◆ YOUR OBJECTIVE
Tally the lines below that contain the word "Harriet". Only the total should be given.

===== TASK INPUTS

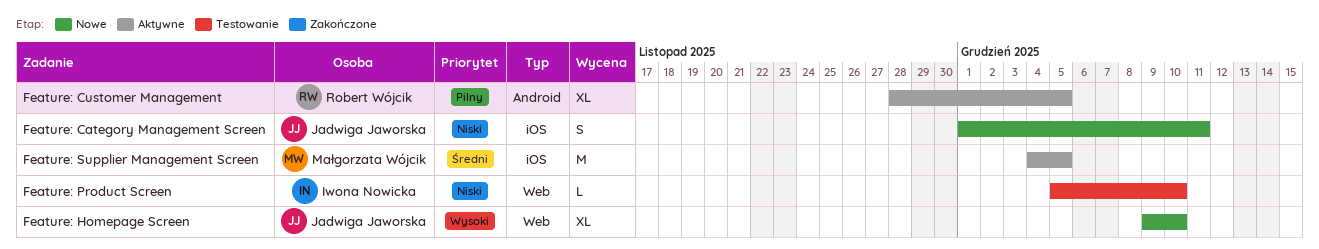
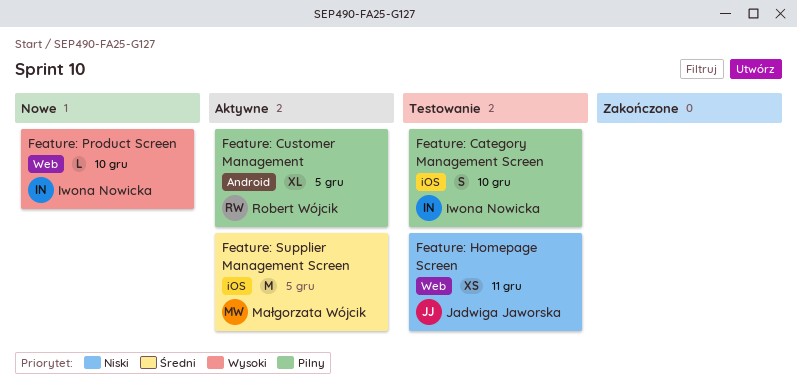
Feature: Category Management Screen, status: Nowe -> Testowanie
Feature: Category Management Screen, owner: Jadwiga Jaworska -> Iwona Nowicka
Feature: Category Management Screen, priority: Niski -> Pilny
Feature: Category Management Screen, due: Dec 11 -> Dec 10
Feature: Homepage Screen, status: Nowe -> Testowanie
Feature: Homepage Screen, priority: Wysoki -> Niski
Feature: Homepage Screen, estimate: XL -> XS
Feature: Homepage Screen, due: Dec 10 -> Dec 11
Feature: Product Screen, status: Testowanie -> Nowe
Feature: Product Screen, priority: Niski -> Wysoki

==========
===== TASK INPUTS

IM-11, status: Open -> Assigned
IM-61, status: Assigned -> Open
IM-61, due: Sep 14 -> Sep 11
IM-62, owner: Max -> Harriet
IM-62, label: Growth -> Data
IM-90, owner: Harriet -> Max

==========
===== TASK INPUTS

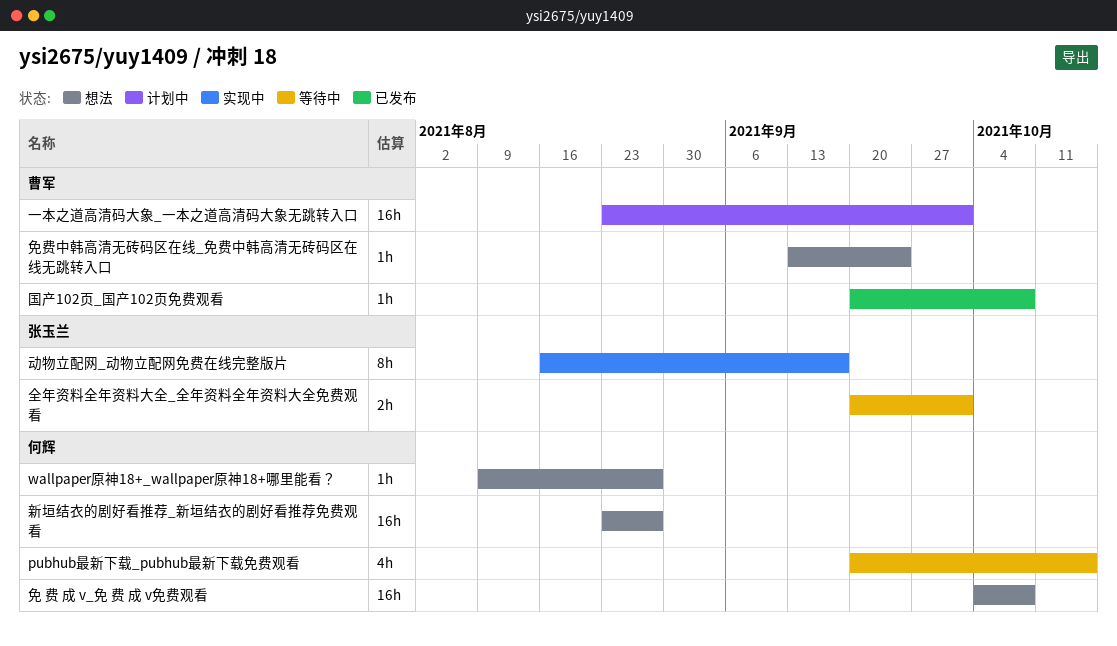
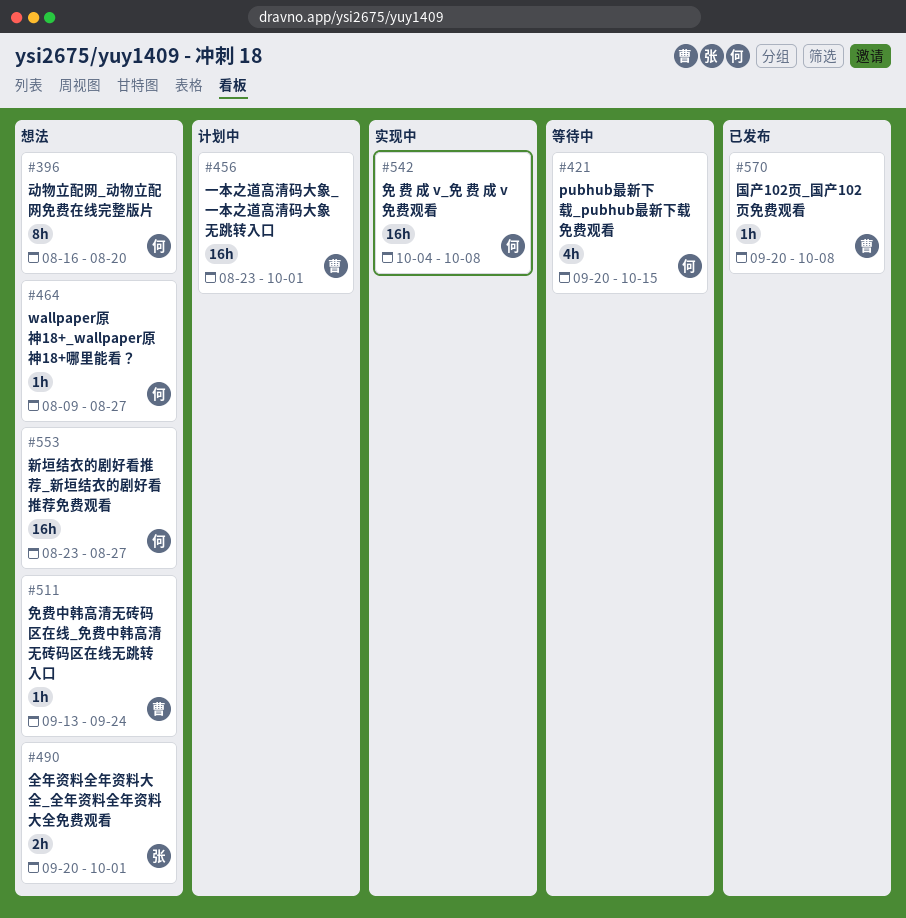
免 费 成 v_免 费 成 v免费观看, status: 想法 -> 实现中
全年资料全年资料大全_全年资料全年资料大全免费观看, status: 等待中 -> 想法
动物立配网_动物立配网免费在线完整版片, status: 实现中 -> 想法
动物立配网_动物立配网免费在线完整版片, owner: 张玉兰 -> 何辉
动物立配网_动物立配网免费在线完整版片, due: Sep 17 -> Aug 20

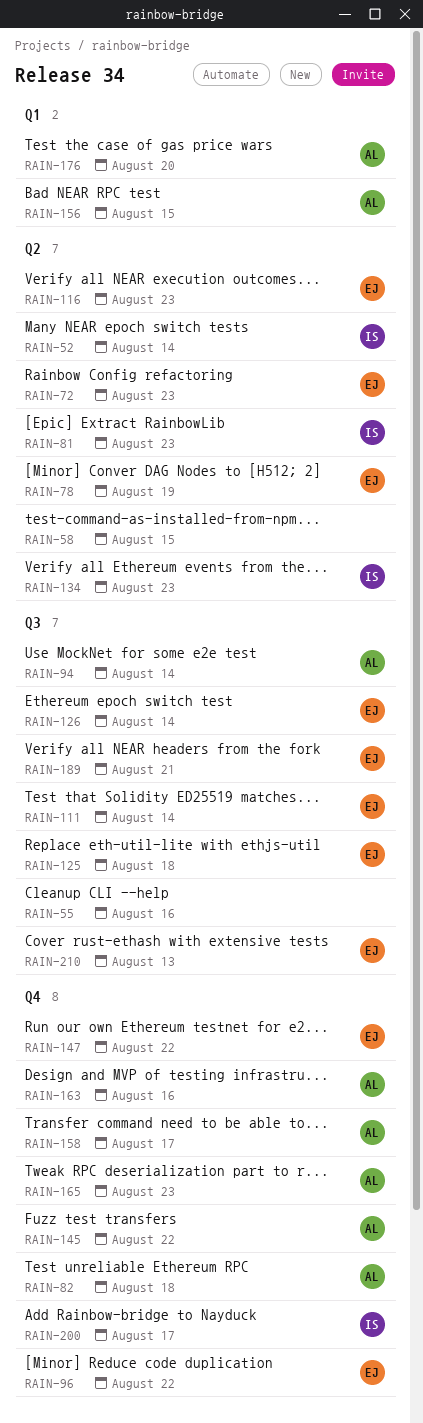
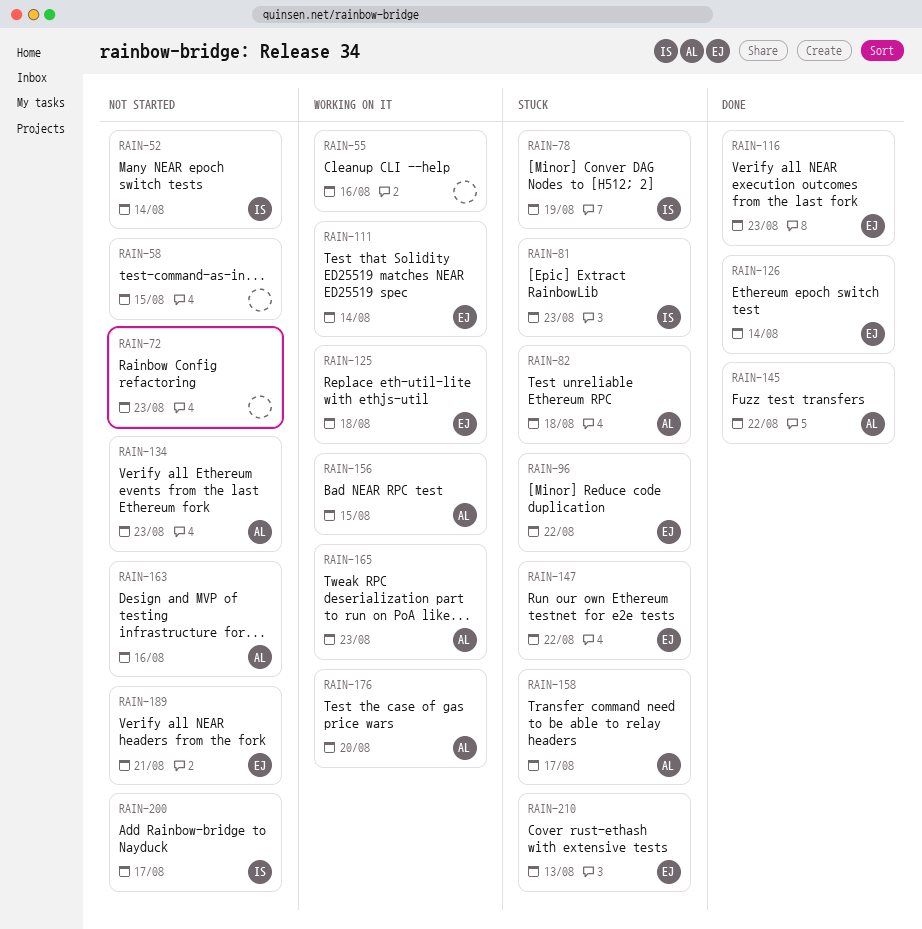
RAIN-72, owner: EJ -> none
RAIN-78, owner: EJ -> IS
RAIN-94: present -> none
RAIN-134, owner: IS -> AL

==========

◆ EXERCISE SOLUTION
2